Tuesday, January 15th, 2002

Imaginary friends

Tuesday, January 15th, 2002 09:53 am
hummingwolf: squiggly symbol floating over rippling water (Default)
When I was little, I had two imaginary friends named Dorothy and Mino.

Well, "friends" may be too strong a word. See, Mino, Dorothy, and I almost never saw each other, as we lived in completely different countries and always did exactly the same things. So if I went to Dorothy's home, Dorothy went to Mino's while Mino went to mine. We would only see each other briefly, at the corner where all three countries intersected. (I didn't know anything about geography at that age.)

Aside from having different names and different native languages, we were exactly the same in every way. If Dorothy was in my home, everyone thought she was me unless she told them otherwise. So of course if my parents were upset with something I had done, I would tell them, "It wasn't me! It was Dorothy! I was in Mino's house!" And of course my parents would reply, "But if the three of you always do exactly the same thing, then you deserve to be punished too." And so I would be.

I had the most useless imaginary friends in the whole wide world.

choice

Tuesday, January 15th, 2002 05:24 pm
hummingwolf: squiggly symbol floating over rippling water (Default)
For so many of the years that I've had fibro, I've been praying to God to let me know what it was I was supposed to be doing, since I couldn't do the things I had planned, the things I was formerly good at and took for granted I'd be doing in the future. Nowadays I'm looking at my life and bewailing my lack of choices. Whining because I see only one road before me. But isn't this foolish of me? After all, if I have no other options, then the options that are left to me must be what I should be doing. How ungrateful of me to complain.
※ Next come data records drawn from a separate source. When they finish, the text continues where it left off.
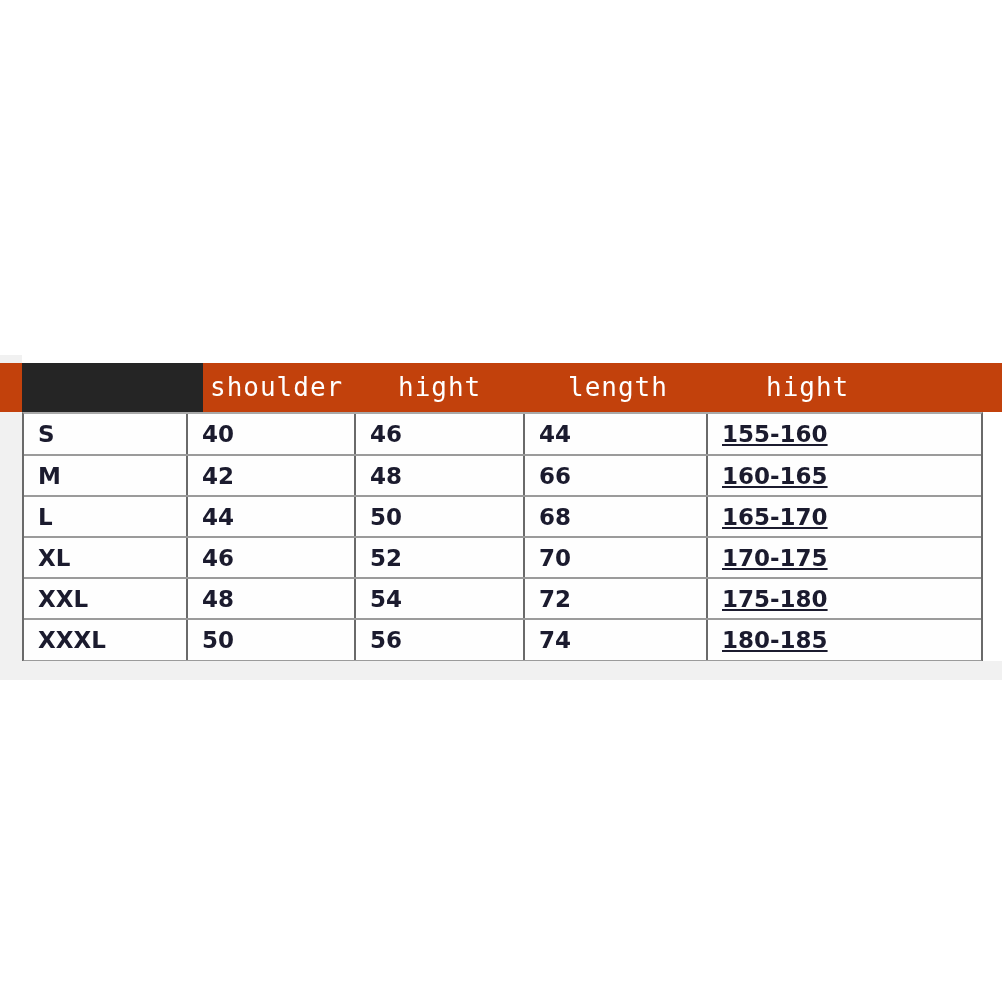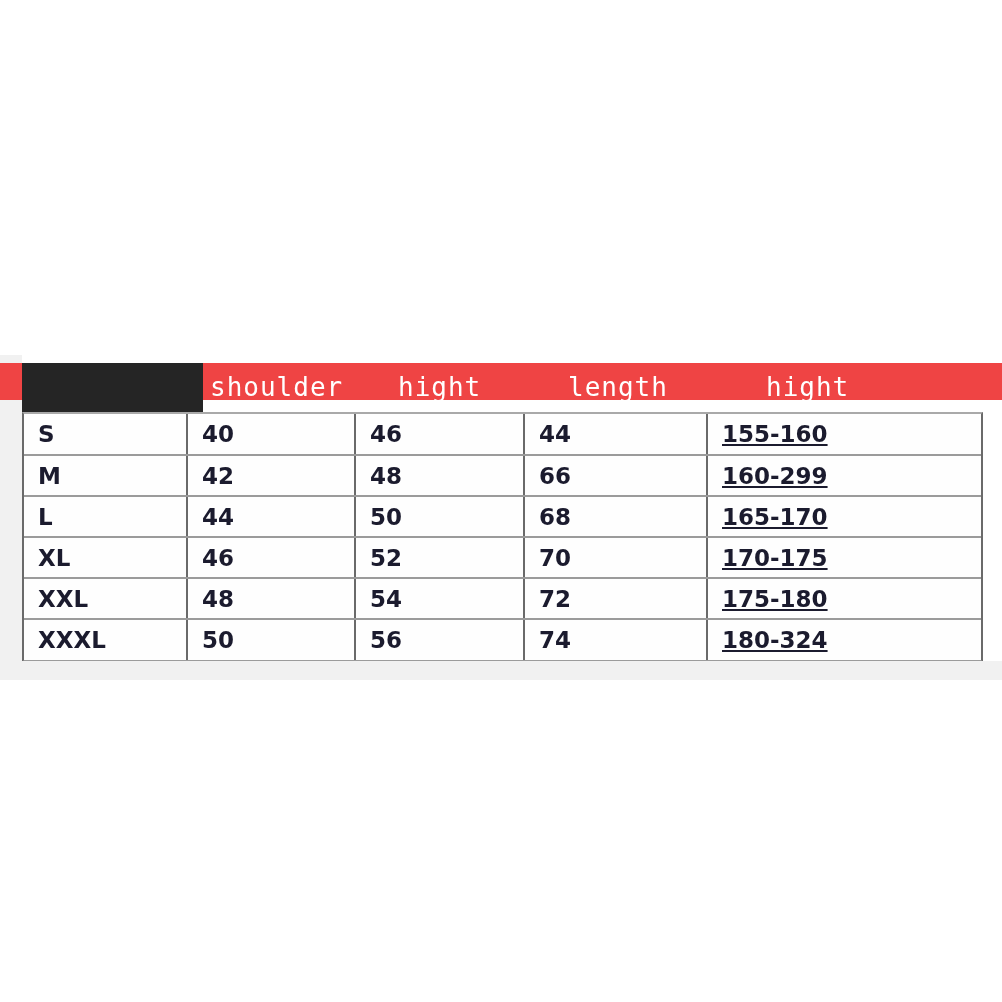--- a/index.html
+++ b/index.html
@@ -36,8 +36,8 @@
   .header-band {
     position: relative;
     width: 1002px;
-    height: 37px;
-    background: #ef4444;
+    height: 49px;
+    background: #c2410c;
   }
   .header-corner {
     position: absolute;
Then again, it's silly in a way to say that I have no options. Any day, I could decide to lie down on the railroad tracks in front of one of those trains loaded with corn oil and sulfuric acid. I don't. I could decide to throw a housemate's Volvo parts through the next-door neighbors' window and steal their latest sculptures of tormented souls. I don't. I could strip naked and stagger through The Gap singing "Yabba Dabbada Doodle!" at the top of my lungs to the tune of "Rudolf the Red-Nosed Reindeer." I don't even consider it. The fact that I ignore all these options every day certainly doesn't change the fact that they are there. The fact that I ignore all these options every day without even realizing that I'm making those choices leaves me wondering what good options there might be that I routinely ignore. And since life has clearly shown me that I'm not meant to be a normal person, those choices nobody thinks of are almost certainly the choices that I need to be consciously making. So once again I'm left wondering: What is it that I'm supposed to be doing?

Carnivory

Tuesday, January 15th, 2002 07:09 pm
hummingwolf: squiggly symbol floating over rippling water (Default)
So I've finally decided I'm tired of soysage for the moment and have decided to eat flesh for dinner. Of course, given my lineage, this craving for some animal is hardly surprising: wolves are well-known for their bloodthirsty nature, and harmless-seeming hummingbirds sipping sweet nectar also snack on innocent insects to get their protein fix.

Having the DNA of that particular bird does make preparing my night's meal something of a challenge. Picture a green-winged grey wolf wrestling with a chicken ten times its own size and you'll begin to see my problem.